As well as coping with US and UN sanctions, the Central Bank has faced since 2005 a government, under president Mahmoud Ahmadinejad, that has favoured expansionary fiscal policies and bank lending rates at or below inflation.

Bahmani’s two immediate predecessors, Ebrahim Sheibany and Tahmasb Mazaheri, left in quick succession in 2007 and 2008 after differences with Ahmadinejad.

But Bahmani, who took over in September 2008, has revived the Monetary and Credit council, which met in July around two years after it was reportedly abolished by Ahmadinejad.

Bahmani described the two years as “a number of meetings held in different venues” rather than – as suggested in some media reports – the council’s decision-making powers, including over lending rates, being exercised by the president’s office.

The governor stressed his co-operation with Ahmadinejad and his own attendance at cabinet meetings. “It’s interesting that our close working relationship has led to my having a free hand with independent decisions,” he noted. “Decisions are fully based on [technical] expertise and independence.”

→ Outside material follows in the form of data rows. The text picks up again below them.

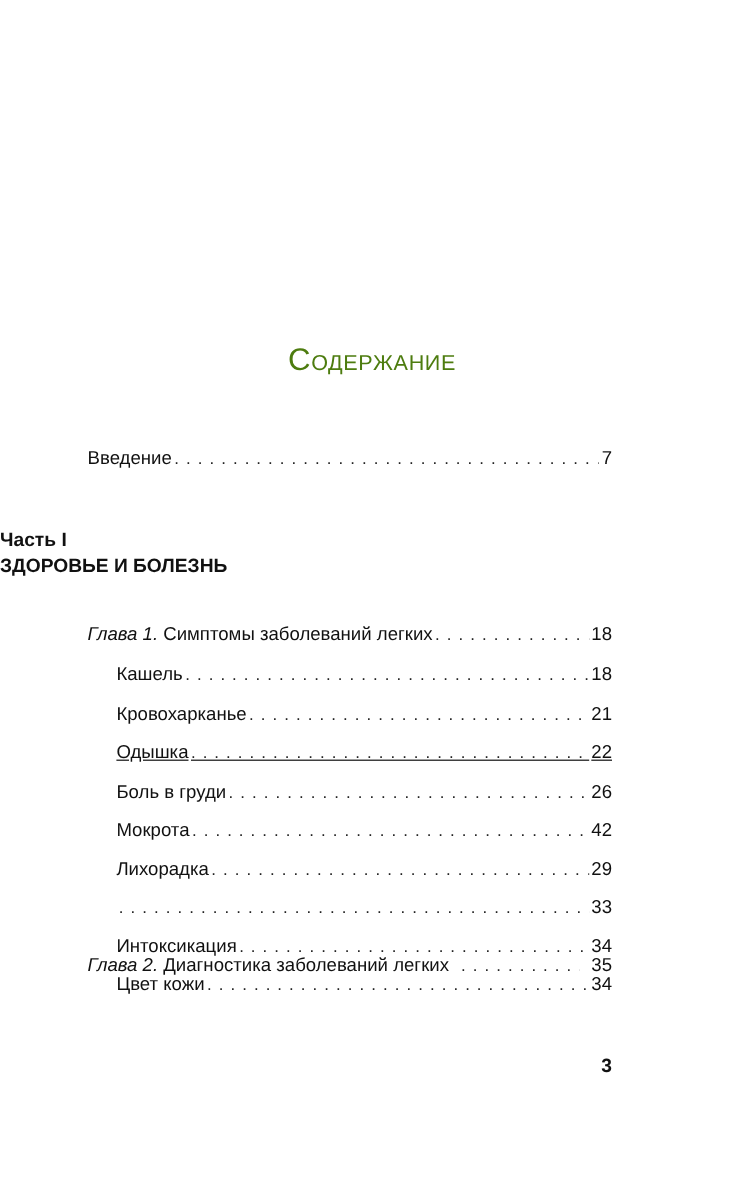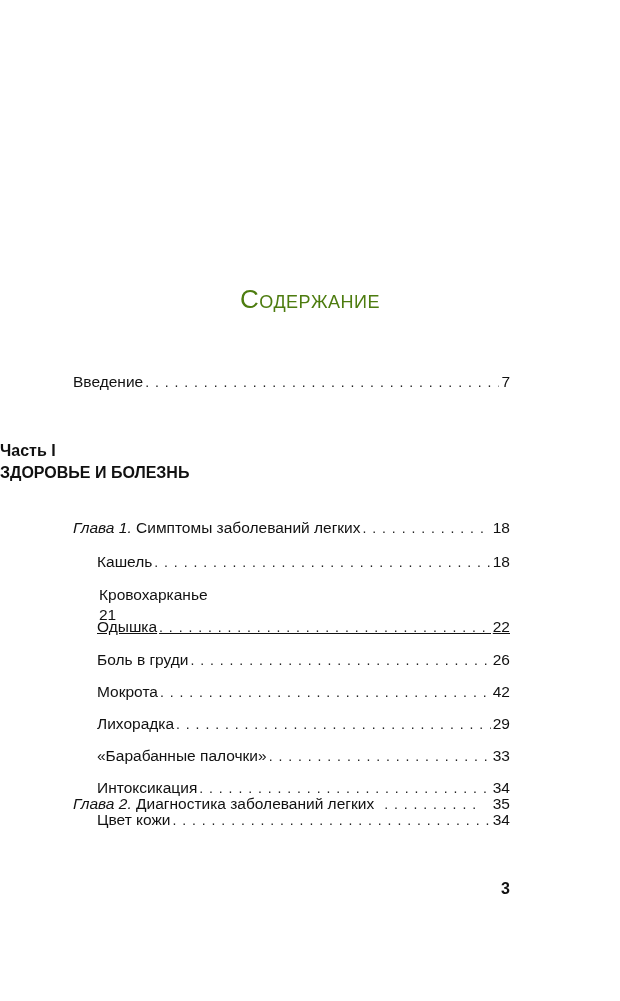--- a/index.html
+++ b/index.html
@@ -99,21 +99,21 @@
   <span class="label"><i>Глава 1</i><i>.</i> <span>Симптомы заболеваний легких</span></span>
   <span class="leader"></span>
   <span class="page">18</span>
 </div>
 
 <div class="toc-row sub-row" style="top:552px;">
   <span class="label">Кашель</span>
   <span class="leader"></span>
   <span class="page">18</span>
 </div>
-<div class="toc-row sub-row" style="top:585px;flex-direction:column;">
+<div class="toc-row sub-row" style="top:585px;">
   <span class="label">Кровохарканье</span>
   <span class="leader"></span>
   <span class="page">21</span>
 </div>
 <div class="toc-row sub-row" style="top:617px;text-decoration:underline;">
   <span class="label">Одышка</span>
   <span class="leader"></span>
   <span class="page">22</span>
 </div>
 <div class="toc-row sub-row" style="top:650px;">
@@ -125,21 +125,20 @@
   <span class="label">Мокрота</span>
   <span class="leader"></span>
   <span class="page">42</span>
 </div>
 <div class="toc-row sub-row" style="top:714px;">
   <span class="label">Лихорадка</span>
   <span class="leader"></span>
   <span class="page">29</span>
 </div>
 <div class="toc-row sub-row" style="top:746px;">
-  <span class="label">«Барабанные палочки»</span>
   <span class="leader"></span>
   <span class="page">33</span>
 </div>
 <div class="toc-row sub-row" style="top:778px;">
   <span class="label">Интоксикация</span>
   <span class="leader"></span>
   <span class="page">34</span>
 </div>
 <div class="toc-row sub-row" style="top:810px;">
   <span class="label">Цвет кожи</span>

Bahmani said monetary policy had now “fully contained” liquidity growth, meaning point-to-point inflation had fallen to 13.1% in September from 29.5% in September 2008. “We can now envisage achieving single-digit inflation,” he added.

President Ahmadinejad’s critics argue his spending policies have diverted resources away from investment needed to stimulate employment, so compounding effects of the global economic crisis and falling oil prices.

Hence the recent IMF World Economic Outlook projected Iran’s growth at 1.5% for 2009 and 2.2% for 2010, down from 7.8% in 2007 and an average 5.4% from 1996 to 2006.

Bahmani stressed the global crisis had been “triggered in the developed countries”, which had behaved “in an ignorant manner” over risk management.